*   Minor change
**  Major change

1.3-6 (04/12/2017)
  * optimized the code for computing the slores rule.
  * added Slores screening without active cycling (-NAC) for logistic regression, research usage only.
  * corrected BEDPP for elastic net.
  * fixed a bug related to "exporting SSR-BEDPP".

1.3-5 (03/29/2017)
  * redocumented using Roxygen2.
  * registered native routines for faster and more stable performance.

1.3-4 (01/29/2017)
  * fixed a bug related to `dfmax` option. (thanks you Florian Privé!)

1.3-3 (01/24/2017)
  * fixed bugs related to KKT checking for elastic net. (thanks you Florian Privé!)
  * added references for screening rules and the technical paper of biglasso package.

1.3-2 (01/16/2017)
  * added screening methods without active cycling (-NAC) for comparison, research usage only.
  * fixed a bug related to numeric comparison in Dome test.

1.3-1 (12/24/2016)
  * fixed bug in SSR-Slores related to numeric equality comparison.

1.3-0 (12/15/2016)
  * version 1.3-0 for CRAN submission.
  
1.2-6 (12/15/2016)
  ** added a newly proposed screening rule, SSR-Slores, for lasso-penalized logistic regression.
  ** added SSR-BEDPP for elastic-net-penalized linear regression.

1.2-5 (12/10/2016)
  *  updated README.md with benchmarking results.
  *  added tutorial (vignette).

1.2-4 (11/14/2016)
  *  added gaussian.cpp: solve lasso without screening, for research only.
  *  added tests.

1.2-3 (11/13/2016)
  *  changed convergence criteria of logistic regression to be the same as that in glmnet.
  *  optimized source code; preparing for CRAN submission.
  *  fixed memory leaks occurred on Windows.

1.2-2 (10/27/2016)
  * added internal data set: the colon cancer data.

1.2-1 (10/18/2016)
  ** Implemented another new screening rule (SSR-BEDPP), also combining hybrid strong rule
     with a safe rule (BEDPP).
  ** implemented EDPP rule with active set cycling strategy for linear regression.
  *  changed convergence criteria to be the same as that in glmnet.

1.1-2 (9/1/2016)
  * fixed bugs occurred when some features have identical values for different 
    observations.
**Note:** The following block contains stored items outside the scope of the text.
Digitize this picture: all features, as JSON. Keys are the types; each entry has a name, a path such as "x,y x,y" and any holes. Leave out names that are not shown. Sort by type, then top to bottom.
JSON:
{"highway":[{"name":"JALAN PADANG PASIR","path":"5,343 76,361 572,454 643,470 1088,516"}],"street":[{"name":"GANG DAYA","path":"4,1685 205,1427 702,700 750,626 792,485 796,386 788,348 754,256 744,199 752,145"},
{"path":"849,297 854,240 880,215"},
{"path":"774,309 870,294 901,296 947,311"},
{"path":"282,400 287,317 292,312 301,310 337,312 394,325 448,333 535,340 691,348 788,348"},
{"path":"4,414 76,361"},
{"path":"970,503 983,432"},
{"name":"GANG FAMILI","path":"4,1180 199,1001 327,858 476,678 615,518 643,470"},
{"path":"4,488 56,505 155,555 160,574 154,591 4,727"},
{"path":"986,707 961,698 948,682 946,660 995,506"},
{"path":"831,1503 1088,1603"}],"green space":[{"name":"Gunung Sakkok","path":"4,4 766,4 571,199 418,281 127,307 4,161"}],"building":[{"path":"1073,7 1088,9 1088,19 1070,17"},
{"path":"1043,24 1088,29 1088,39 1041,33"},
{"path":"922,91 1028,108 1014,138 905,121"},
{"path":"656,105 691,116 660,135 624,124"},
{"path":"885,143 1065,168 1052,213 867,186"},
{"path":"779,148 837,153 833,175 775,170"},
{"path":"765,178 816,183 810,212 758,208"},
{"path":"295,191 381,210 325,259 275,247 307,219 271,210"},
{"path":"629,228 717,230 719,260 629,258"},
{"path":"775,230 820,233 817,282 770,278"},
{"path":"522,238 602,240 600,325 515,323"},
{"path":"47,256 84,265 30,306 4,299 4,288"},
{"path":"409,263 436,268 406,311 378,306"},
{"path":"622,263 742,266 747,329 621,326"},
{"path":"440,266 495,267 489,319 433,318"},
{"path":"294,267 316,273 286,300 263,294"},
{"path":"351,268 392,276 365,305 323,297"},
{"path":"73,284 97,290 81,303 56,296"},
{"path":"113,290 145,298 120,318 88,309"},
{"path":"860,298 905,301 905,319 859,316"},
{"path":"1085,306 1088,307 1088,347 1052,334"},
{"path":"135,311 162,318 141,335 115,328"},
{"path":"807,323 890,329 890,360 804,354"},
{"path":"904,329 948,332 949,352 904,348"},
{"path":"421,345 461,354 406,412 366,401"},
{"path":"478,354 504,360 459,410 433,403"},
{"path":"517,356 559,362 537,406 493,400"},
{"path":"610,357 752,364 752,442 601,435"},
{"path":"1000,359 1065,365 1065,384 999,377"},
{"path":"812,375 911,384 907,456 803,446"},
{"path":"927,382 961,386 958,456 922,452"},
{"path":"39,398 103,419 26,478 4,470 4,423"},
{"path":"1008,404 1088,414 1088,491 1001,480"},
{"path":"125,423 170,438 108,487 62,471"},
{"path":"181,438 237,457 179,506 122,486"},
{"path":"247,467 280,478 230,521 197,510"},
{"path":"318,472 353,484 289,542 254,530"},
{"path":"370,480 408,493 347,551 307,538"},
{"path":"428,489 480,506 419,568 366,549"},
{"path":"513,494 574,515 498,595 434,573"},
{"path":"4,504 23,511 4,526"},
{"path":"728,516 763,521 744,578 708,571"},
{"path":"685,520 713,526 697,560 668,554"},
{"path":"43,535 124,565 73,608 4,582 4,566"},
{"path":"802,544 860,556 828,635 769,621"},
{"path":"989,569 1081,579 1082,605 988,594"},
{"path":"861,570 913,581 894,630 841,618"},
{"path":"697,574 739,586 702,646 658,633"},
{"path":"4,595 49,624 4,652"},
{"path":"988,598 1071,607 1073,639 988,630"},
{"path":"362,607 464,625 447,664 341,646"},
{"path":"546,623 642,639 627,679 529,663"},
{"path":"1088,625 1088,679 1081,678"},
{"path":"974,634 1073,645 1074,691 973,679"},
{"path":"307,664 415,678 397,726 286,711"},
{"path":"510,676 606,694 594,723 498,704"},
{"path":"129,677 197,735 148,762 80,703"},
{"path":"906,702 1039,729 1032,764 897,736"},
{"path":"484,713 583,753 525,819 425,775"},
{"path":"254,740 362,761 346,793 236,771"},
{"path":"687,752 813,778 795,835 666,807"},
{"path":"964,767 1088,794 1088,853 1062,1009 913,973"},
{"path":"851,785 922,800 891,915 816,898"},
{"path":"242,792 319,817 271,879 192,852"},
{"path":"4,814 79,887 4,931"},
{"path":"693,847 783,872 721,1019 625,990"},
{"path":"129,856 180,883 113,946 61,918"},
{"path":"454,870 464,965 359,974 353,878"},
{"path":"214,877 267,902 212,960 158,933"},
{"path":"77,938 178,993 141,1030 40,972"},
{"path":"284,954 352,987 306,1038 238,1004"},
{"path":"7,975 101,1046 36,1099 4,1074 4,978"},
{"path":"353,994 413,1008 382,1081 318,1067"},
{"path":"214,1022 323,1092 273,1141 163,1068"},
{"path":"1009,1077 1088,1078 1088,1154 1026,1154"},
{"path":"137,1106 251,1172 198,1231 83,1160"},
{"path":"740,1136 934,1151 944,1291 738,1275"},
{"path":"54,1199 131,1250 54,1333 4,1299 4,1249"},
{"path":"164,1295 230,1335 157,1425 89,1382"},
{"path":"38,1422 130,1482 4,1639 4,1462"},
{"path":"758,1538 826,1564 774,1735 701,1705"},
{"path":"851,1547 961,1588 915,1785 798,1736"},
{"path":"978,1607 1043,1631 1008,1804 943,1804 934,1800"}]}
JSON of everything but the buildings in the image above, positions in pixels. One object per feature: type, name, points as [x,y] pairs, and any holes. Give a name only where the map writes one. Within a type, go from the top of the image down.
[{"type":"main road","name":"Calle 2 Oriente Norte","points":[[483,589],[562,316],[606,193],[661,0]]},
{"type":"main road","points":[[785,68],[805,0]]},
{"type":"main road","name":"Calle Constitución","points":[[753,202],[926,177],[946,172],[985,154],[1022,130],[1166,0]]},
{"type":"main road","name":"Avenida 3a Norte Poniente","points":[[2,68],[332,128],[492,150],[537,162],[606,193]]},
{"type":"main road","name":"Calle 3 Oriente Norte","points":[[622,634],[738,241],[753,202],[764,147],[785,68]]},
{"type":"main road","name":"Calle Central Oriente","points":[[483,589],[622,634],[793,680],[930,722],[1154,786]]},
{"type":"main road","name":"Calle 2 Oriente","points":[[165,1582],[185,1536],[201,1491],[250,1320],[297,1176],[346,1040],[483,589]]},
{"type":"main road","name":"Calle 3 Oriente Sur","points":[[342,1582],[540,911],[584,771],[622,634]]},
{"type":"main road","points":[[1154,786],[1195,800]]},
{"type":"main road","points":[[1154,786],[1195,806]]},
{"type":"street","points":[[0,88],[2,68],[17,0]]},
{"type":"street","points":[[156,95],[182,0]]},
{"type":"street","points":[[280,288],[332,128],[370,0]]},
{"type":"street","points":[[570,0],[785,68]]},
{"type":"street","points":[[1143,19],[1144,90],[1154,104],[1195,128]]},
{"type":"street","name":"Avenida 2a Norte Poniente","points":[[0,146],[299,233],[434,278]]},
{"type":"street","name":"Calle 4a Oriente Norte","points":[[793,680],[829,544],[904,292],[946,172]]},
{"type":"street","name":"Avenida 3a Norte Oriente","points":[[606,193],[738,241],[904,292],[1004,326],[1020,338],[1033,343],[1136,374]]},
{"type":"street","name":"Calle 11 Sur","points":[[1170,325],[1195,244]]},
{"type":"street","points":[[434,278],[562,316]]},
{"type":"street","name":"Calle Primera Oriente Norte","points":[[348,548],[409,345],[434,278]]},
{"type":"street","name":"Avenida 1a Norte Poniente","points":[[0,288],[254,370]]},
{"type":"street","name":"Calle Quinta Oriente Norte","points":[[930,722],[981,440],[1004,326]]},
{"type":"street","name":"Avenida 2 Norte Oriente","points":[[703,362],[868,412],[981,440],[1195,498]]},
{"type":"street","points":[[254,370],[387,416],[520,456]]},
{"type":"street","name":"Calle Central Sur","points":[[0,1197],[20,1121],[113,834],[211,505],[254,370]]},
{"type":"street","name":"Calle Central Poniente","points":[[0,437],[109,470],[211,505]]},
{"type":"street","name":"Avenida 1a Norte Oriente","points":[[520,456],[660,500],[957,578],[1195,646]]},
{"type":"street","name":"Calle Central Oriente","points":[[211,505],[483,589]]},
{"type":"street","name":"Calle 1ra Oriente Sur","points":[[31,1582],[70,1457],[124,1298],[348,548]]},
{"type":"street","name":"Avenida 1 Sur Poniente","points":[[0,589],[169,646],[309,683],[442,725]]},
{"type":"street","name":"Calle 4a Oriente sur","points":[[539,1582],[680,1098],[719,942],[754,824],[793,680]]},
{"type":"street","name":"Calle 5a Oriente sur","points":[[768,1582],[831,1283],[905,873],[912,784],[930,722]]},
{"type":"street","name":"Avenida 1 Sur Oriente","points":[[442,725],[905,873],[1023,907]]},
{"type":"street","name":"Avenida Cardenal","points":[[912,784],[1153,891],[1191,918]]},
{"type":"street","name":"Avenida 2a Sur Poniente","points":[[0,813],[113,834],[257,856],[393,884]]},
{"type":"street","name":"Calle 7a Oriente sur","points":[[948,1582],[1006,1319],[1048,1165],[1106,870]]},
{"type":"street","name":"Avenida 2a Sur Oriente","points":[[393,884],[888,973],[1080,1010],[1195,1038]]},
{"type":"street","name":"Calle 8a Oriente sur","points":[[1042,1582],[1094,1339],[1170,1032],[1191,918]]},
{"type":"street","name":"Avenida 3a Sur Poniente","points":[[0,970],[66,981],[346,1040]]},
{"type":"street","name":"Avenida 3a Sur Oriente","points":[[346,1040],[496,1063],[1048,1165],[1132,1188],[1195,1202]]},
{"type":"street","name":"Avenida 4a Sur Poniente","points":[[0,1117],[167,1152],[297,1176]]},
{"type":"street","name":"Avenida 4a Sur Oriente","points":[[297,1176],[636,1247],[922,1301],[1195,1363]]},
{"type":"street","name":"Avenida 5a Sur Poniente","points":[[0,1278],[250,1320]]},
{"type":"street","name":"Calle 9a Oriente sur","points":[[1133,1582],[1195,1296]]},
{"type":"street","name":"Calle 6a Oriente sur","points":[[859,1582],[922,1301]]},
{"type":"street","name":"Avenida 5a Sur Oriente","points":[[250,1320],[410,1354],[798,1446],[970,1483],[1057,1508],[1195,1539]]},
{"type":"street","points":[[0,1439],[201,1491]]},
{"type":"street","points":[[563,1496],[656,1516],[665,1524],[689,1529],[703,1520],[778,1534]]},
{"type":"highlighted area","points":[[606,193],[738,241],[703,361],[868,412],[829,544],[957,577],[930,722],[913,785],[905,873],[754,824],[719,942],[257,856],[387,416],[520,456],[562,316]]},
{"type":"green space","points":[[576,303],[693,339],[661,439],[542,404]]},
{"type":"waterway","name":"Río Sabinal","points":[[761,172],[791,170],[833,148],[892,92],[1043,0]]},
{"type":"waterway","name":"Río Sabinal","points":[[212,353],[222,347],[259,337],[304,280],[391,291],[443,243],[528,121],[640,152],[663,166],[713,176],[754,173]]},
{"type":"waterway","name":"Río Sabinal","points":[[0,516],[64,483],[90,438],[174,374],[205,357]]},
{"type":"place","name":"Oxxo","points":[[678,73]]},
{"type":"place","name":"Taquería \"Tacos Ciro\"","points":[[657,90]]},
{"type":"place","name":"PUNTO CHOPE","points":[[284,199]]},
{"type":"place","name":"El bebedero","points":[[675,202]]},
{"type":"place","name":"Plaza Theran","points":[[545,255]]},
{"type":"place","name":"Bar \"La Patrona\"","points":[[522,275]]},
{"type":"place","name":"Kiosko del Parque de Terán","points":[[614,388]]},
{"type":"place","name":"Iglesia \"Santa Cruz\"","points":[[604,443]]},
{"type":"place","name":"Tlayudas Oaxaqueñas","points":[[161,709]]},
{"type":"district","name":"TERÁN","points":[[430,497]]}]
These features are internally removed from model fitting.

1.1-1 (8/31/2016)
  ** Three sparse screening rules (SSR, EDPP, SSR-Dome) were implemented. Our 
     new proposed HSR-Dome combines HSR and Dome test for feature screening, 
     leading to even better performance as compared to 'glmnet'.	
  ** OpenMP parallel computing was added to speedup single model fitting.
  ** Both exact Newton and majorization-minimization (MM) algorithm for logistic
     regression were implemented. The latter could be faster, especially in 
     data-larger-than-RAM cases.
  ** Source code were rewritten in pure cpp.
  *  Sparse matrix representation was added using Armadillo library.

1.0-1 (3/1/2016)
  ** package ready for CRAN submission.